Data supplied:
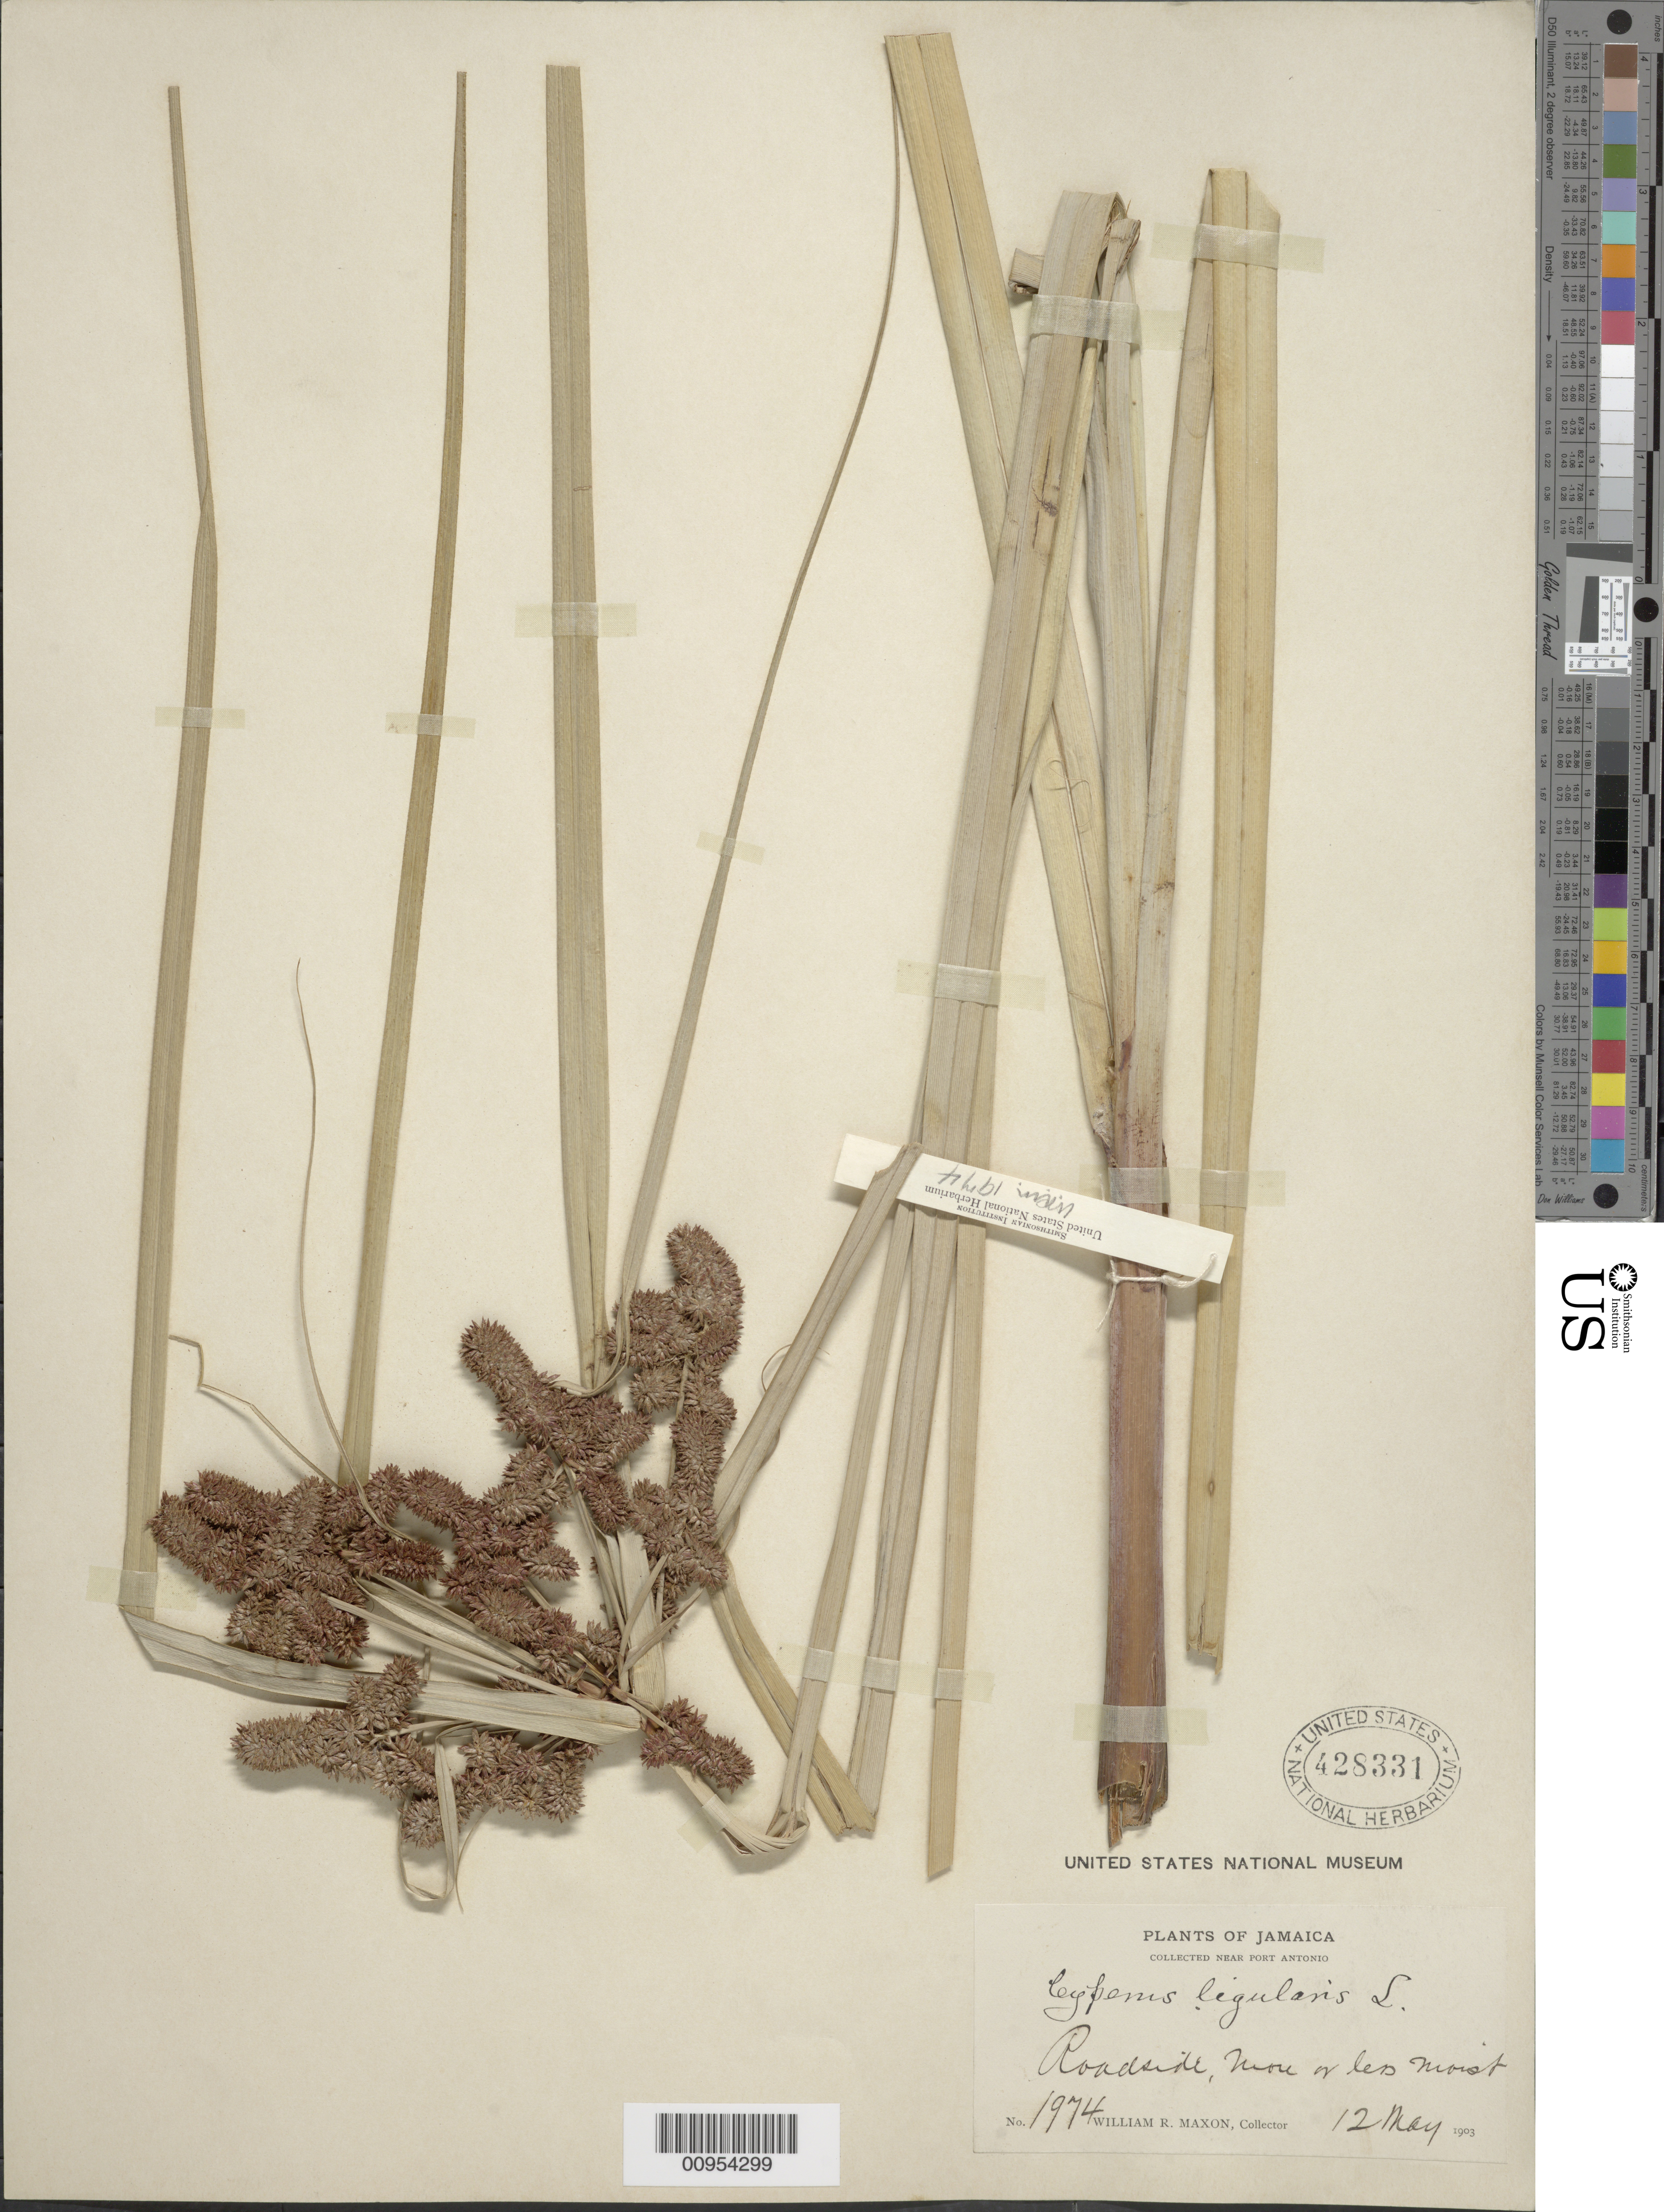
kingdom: Plantae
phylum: Tracheophyta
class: Liliopsida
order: Poales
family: Cyperaceae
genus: Cyperus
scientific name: Cyperus ligularis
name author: L.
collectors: W. R. Maxon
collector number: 1974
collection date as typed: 12 May 1903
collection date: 1903-05-12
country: Jamaica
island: Jamaica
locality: Roadside near Port Antonio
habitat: Roadside, more or less moist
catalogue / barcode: US 428331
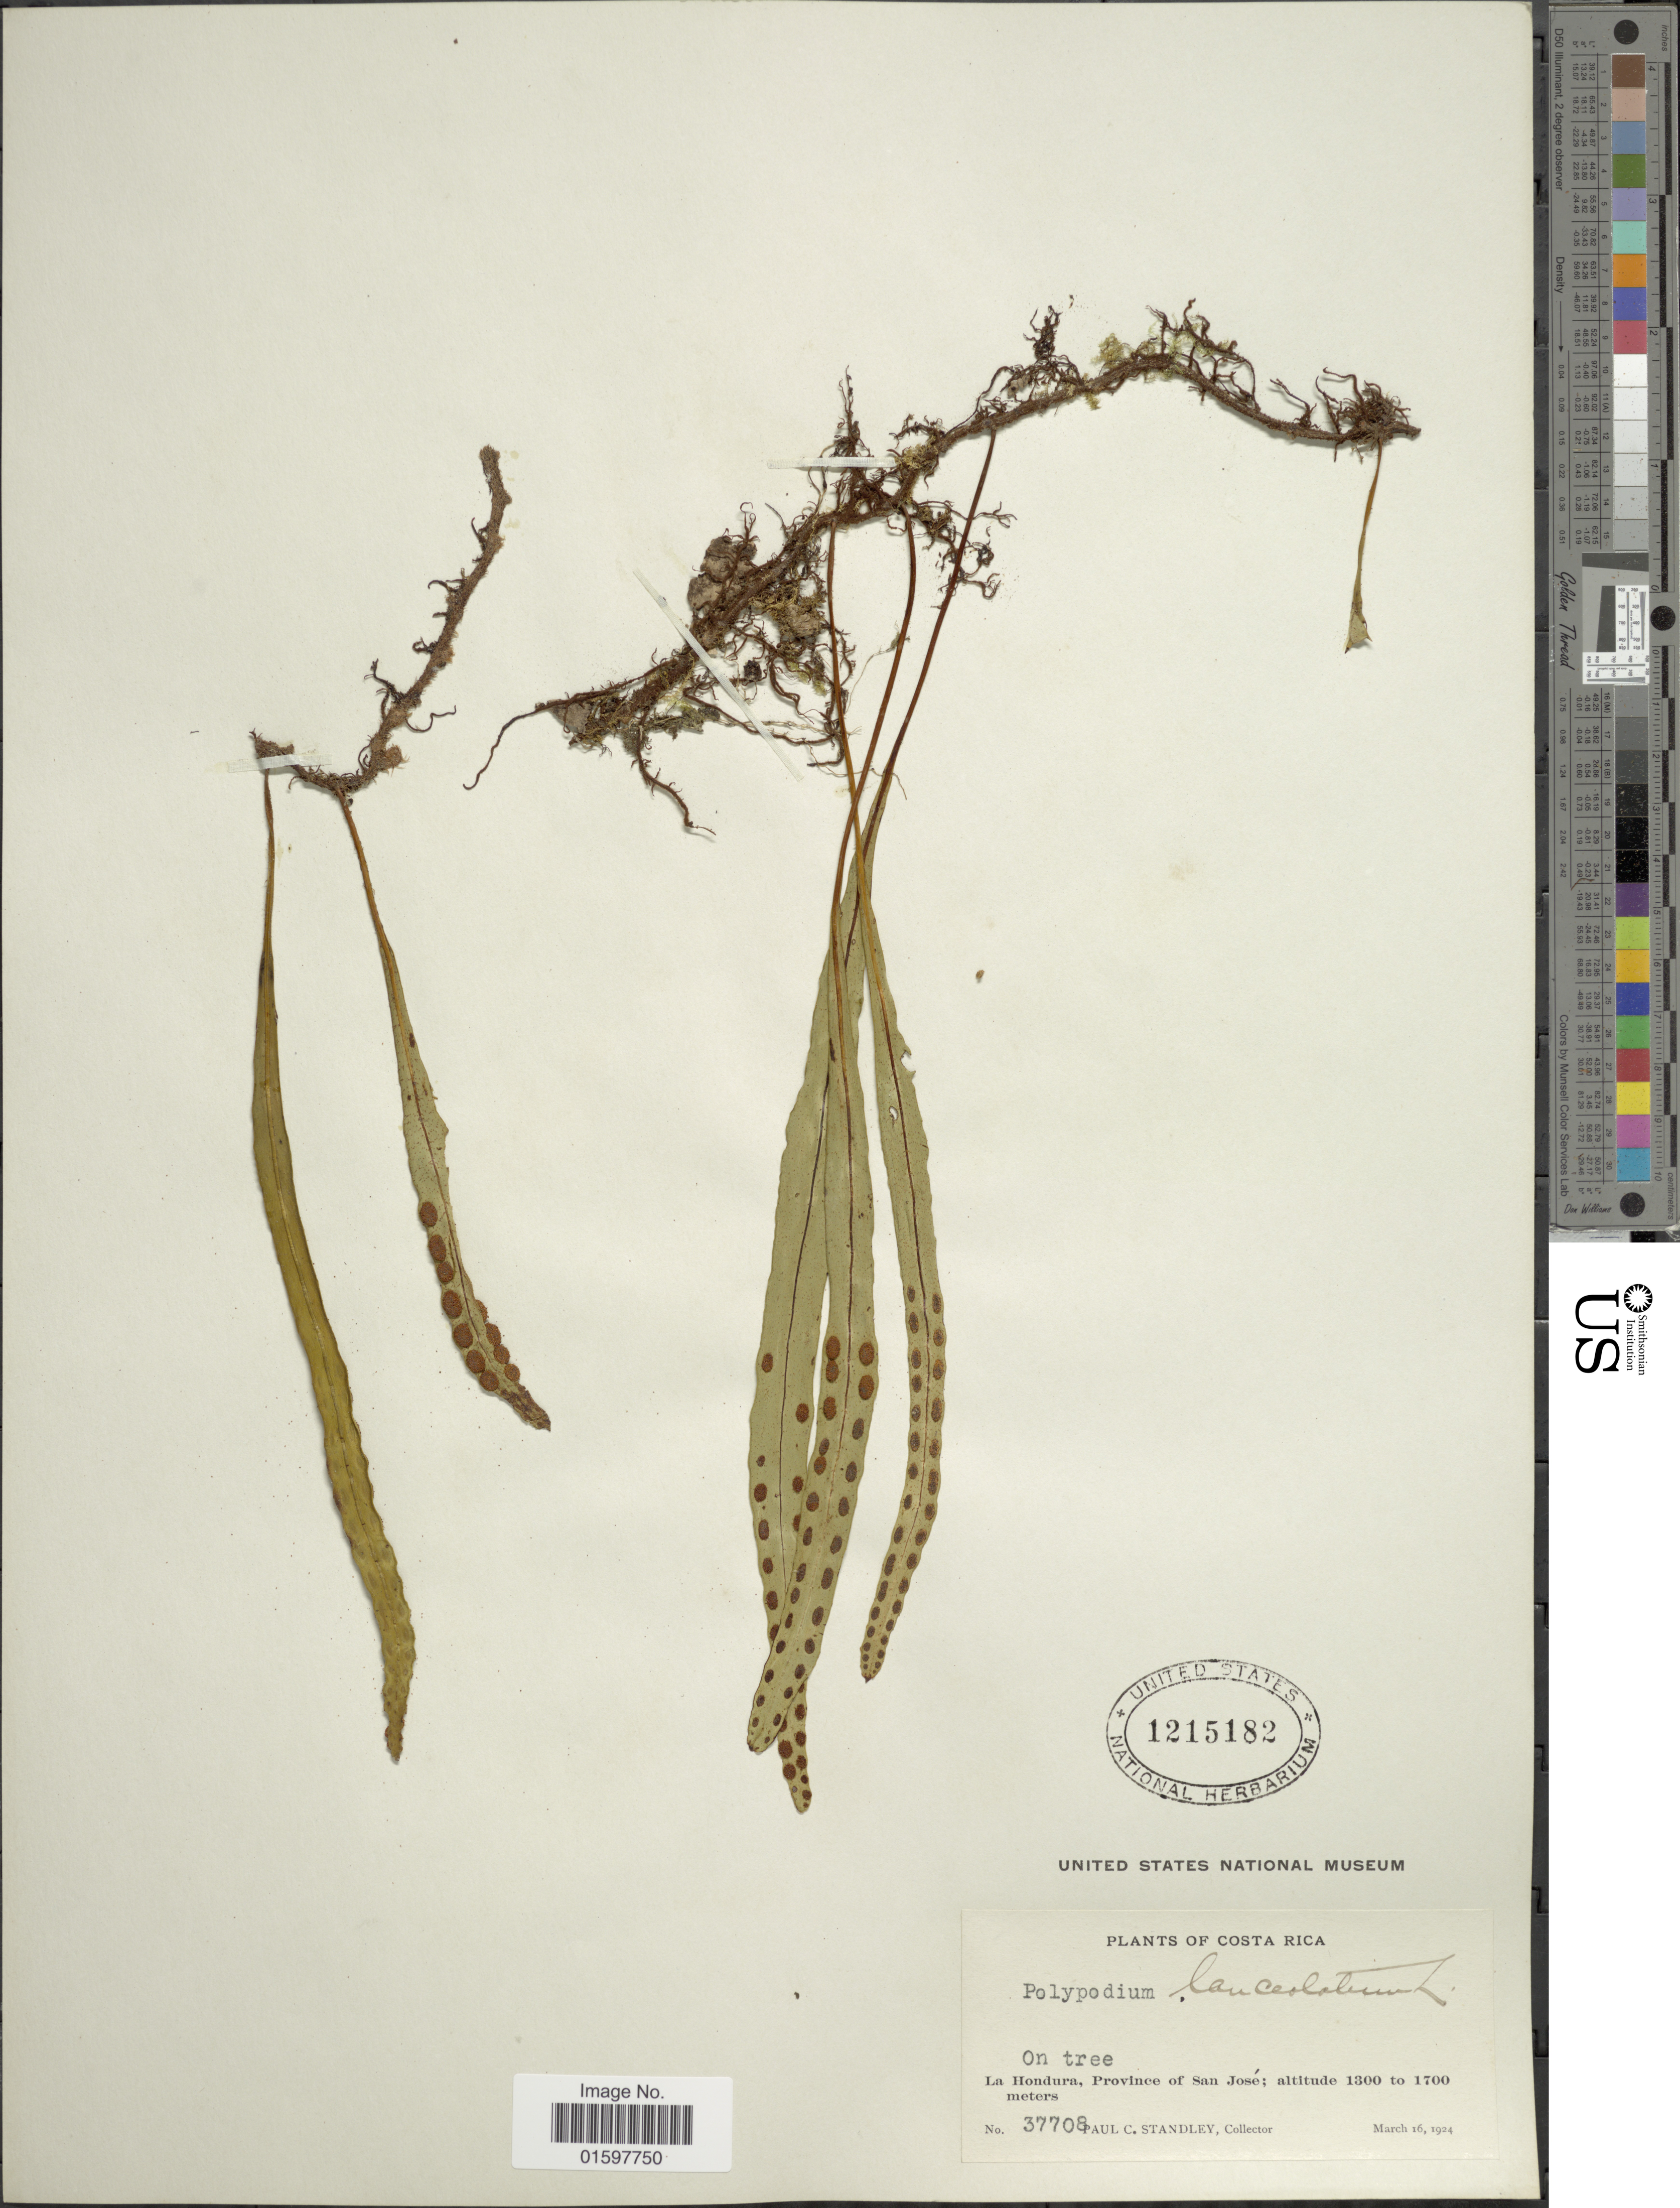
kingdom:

Brief: Copy out every one of the records above line for line, leaving out the pictures.

Result of the task:
kingdom: Plantae
phylum: Tracheophyta
class: Liliopsida
order: Poales
family: Cyperaceae
genus: Cyperus
scientific name: Cyperus ligularis
name author: L.
collectors: W. R. Maxon
collector number: 1974
collection date as typed: 12 May 1903
collection date: 1903-05-12
country: Jamaica
island: Jamaica
locality: Roadside near Port Antonio
habitat: Roadside, more or less moist
catalogue / barcode: US 428331
kingdom:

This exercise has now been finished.